Like a headmaster admonishing pupils, Sir Brian Leveson told them: ‘It is of fundamental importance that the MoJ, led by the lord chancellor, and the professions continue to try to resolve the impasse that presently stands in the way of the delivery of justice in the most complex of cases: this will require effort by both sides.’

A couple of weeks ago the defendants in the case were back at Southwark, this time with a full complement of lawyers. It was clear a deal had been struck.

The ministry had undoubtedly been in a fix – and faced the embarrassment of having a string of multi-million-pound fraud cases booted out.

It had set a market rate for the work, and the market had told it the rate was too low. Its initial solution to the problem, expanding the Public Defender Service, had not produced sufficient numbers to cover the cases.

Bar leaders and the ministry did what they were told and negotiated. The result - as claimed by the ministry - was individual settlements with the 40 or so barristers concerned, yet adding up to no more than originally budgeted.

It is hard to see how this works: why would the barristers go back if the rates had not increased? The ministry declined to provide details of the figures. The Criminal Bar Association was similarly tight-lipped.

In a statement to his troops, the association's chair Nigel Lithman QC said: ‘There will be those who want to know the nitty-gritty detail and sums involved.’ But he declined to let the cat (fat or otherwise) out of the bag.

‘Suffice it to say that the fees offered have been accepted by the individuals concerned' who have apparently 'signalled their content with the outcome negotiated on their behalf and consider these fees to be appropriate and acceptable'.

Despite the ministry’s protestations, rumour has it that some of the fees agreed are generous, tempting one set that does not usually do legal aid to accept a case.

The deal also secured a commitment from the MoJ to halt its expansion of the PDS , which currently stands at seven silks and 18 juniors. It is worth noting that the ministry always denied that the bar’s protest and the PDS expansion were linked.

It’s a remarkable coincidence then that the plans stopped when the learned counsel decided to play nice and go back to work.

Lithman told the CBA: ‘This is not a moment for triumphalism or celebration, other than the triumph of good sense and the celebration of the bar being restored to its even keel in this regard.’

He is right in one respect – it is not a moment for celebration. But his latter remark is open to debate. Has it really restored the bar to an even keel?

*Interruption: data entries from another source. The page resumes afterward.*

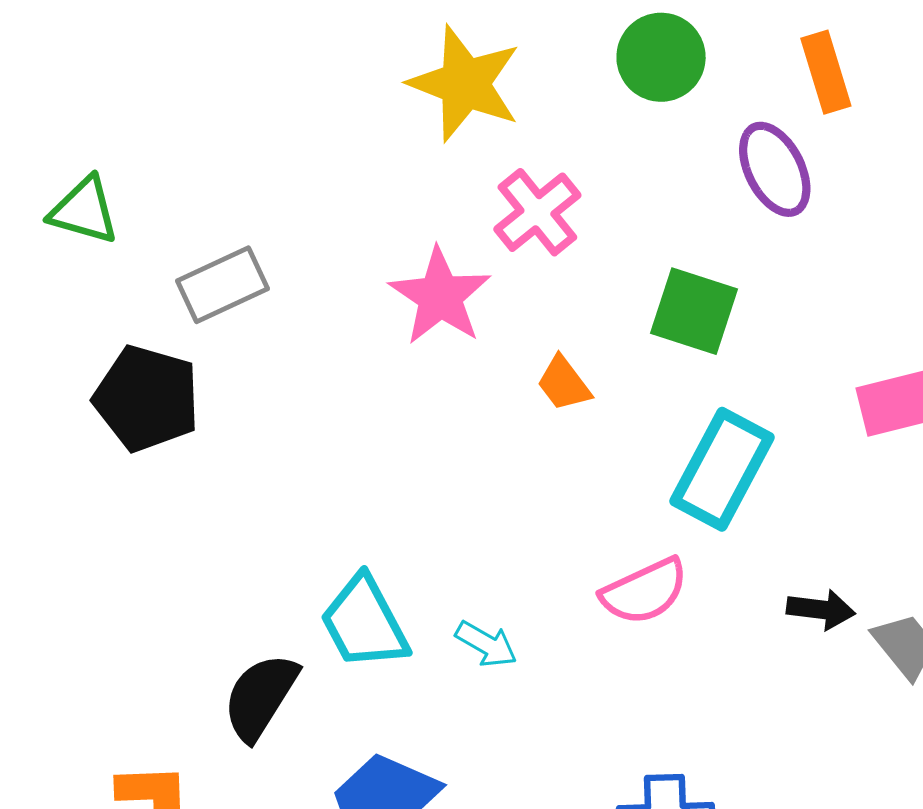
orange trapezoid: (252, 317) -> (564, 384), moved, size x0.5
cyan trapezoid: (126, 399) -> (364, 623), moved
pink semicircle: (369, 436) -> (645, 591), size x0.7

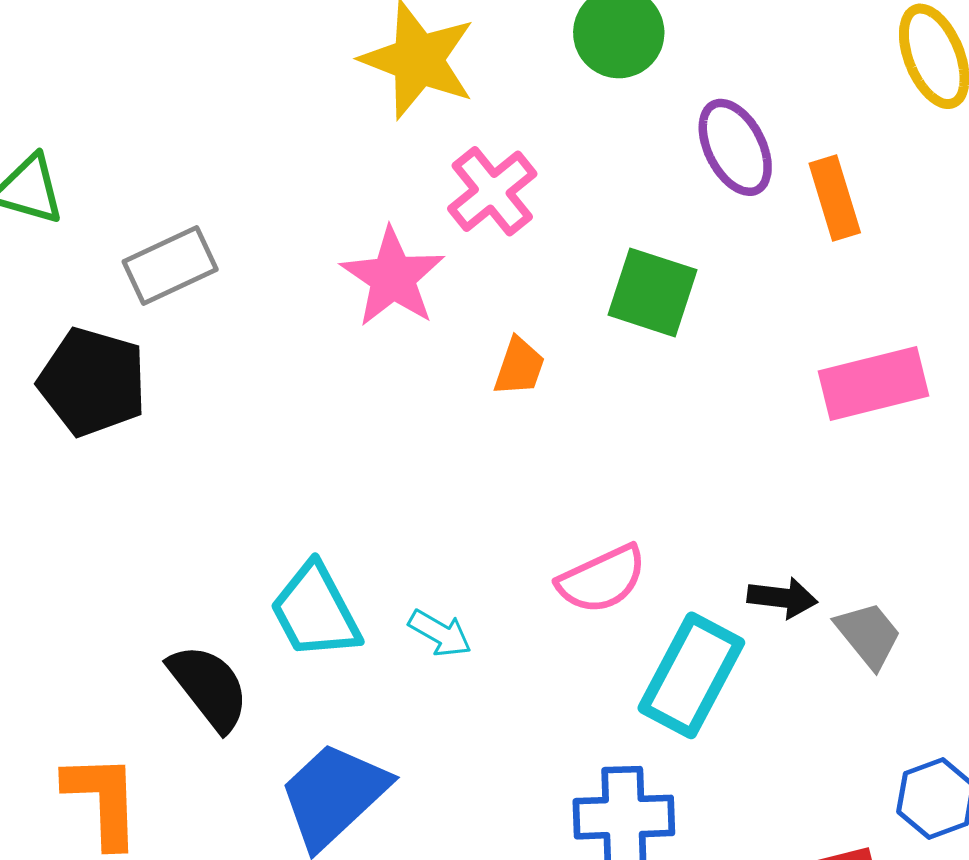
orange rectangle: (826, 72) -> (835, 198), moved
orange trapezoid: (564, 384) -> (519, 367), turned -124
cyan rectangle: (722, 469) -> (691, 675), moved
black semicircle: (260, 697) -> (209, 687), turned 110

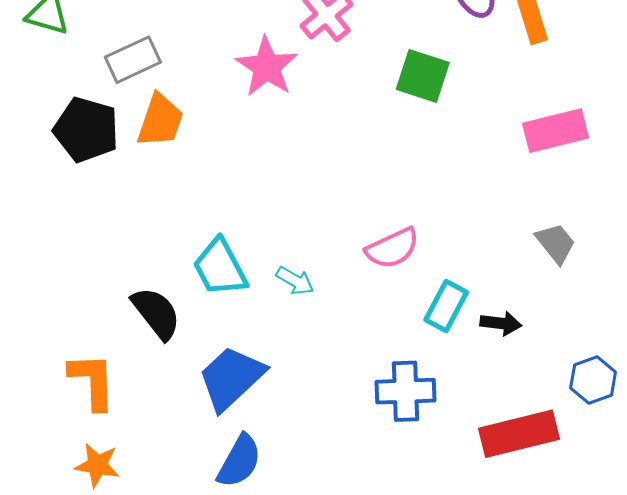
orange trapezoid: (519, 367) -> (160, 121), moved, size x1.5
black arrow: (782, 598) -> (501, 323), moved
gray trapezoid: (868, 635) -> (556, 243), moved
cyan rectangle: (691, 675) -> (446, 306), size x0.7

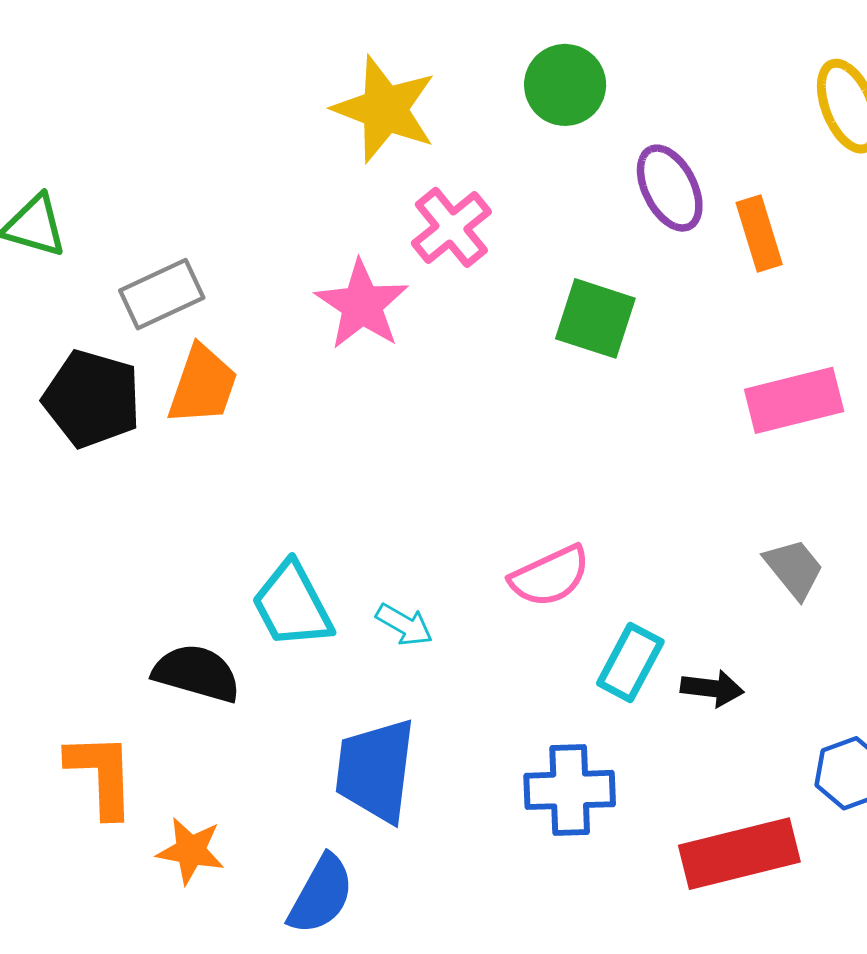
black semicircle: (156, 313) -> (197, 673), turned -36
blue trapezoid: (231, 378) -> (376, 770), moved, turned -40
orange star: (97, 465) -> (191, 851), moved

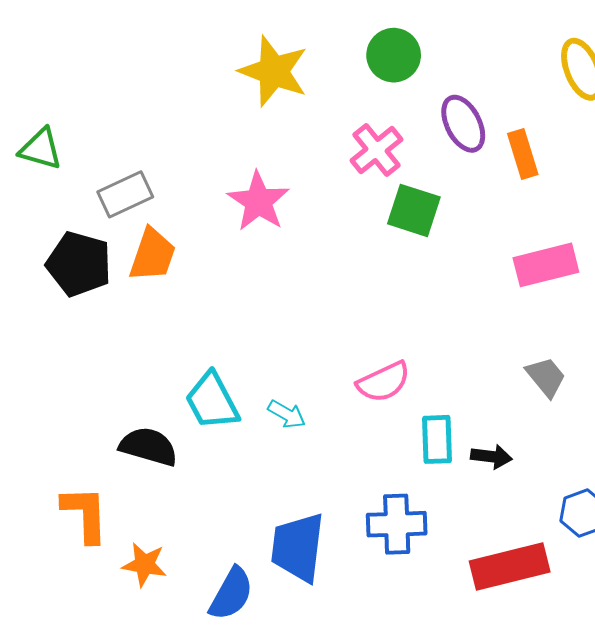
pink cross: (451, 227) -> (376, 150), moved
cyan rectangle: (630, 663) -> (437, 439), turned -30
blue trapezoid: (376, 770) -> (298, 547), moved

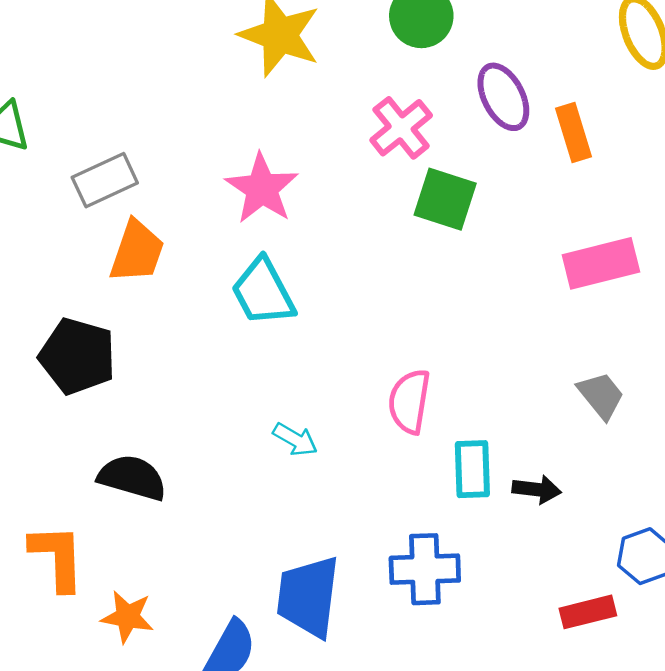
black pentagon: (79, 264) -> (77, 356), moved
pink semicircle: (384, 382) -> (409, 401), turned 124
cyan trapezoid: (212, 401) -> (263, 292), moved
red rectangle: (510, 567) -> (588, 612), moved, size x0.6

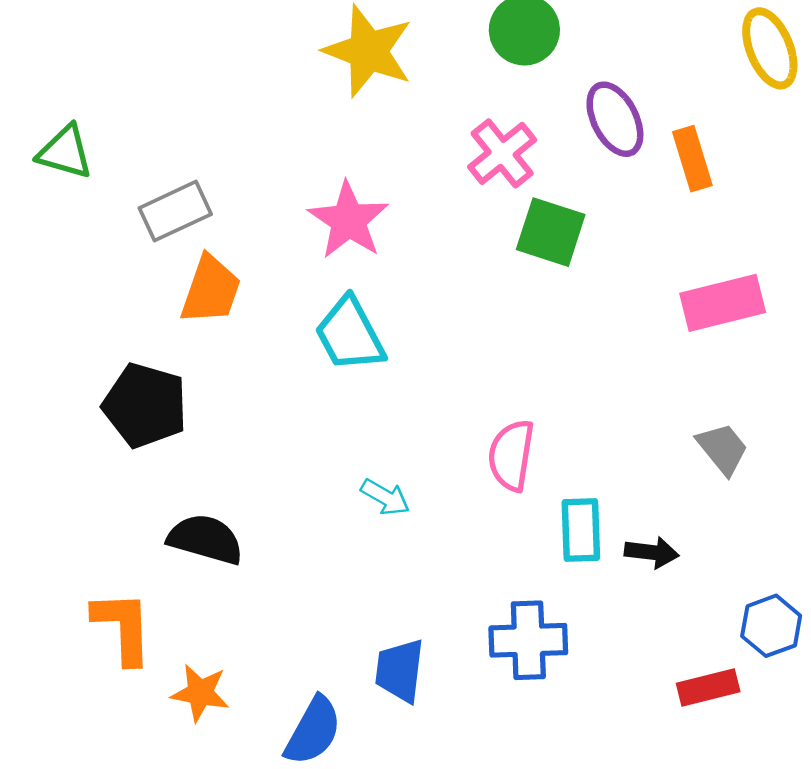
blue trapezoid: (308, 597) -> (400, 670), size x0.7

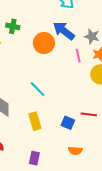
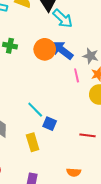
orange circle: (44, 43) -> (45, 49), moved
blue square: (68, 123) -> (50, 124), moved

The deal, which applies only to seven cases in which counsel had declined to act, secured a promise of faster, larger interim payments for undertaking very high cost cases (VHCCs) and a future promise to reform the VHCC payment system.

Last year there were 12 VHCCs and they account for 0.1% of criminal legal aid work. The barristers involved are by definition at the top of their tree and, as one would expect, get by financially.

But the deal does nothing to help the majority of the criminal bar, junior barristers in particular, who are struggling to make ends meet and turning away from criminal work in droves.

And it does nothing, of course, to help solicitors, who are the backbone of the system, providing crucial initial advice in the police station.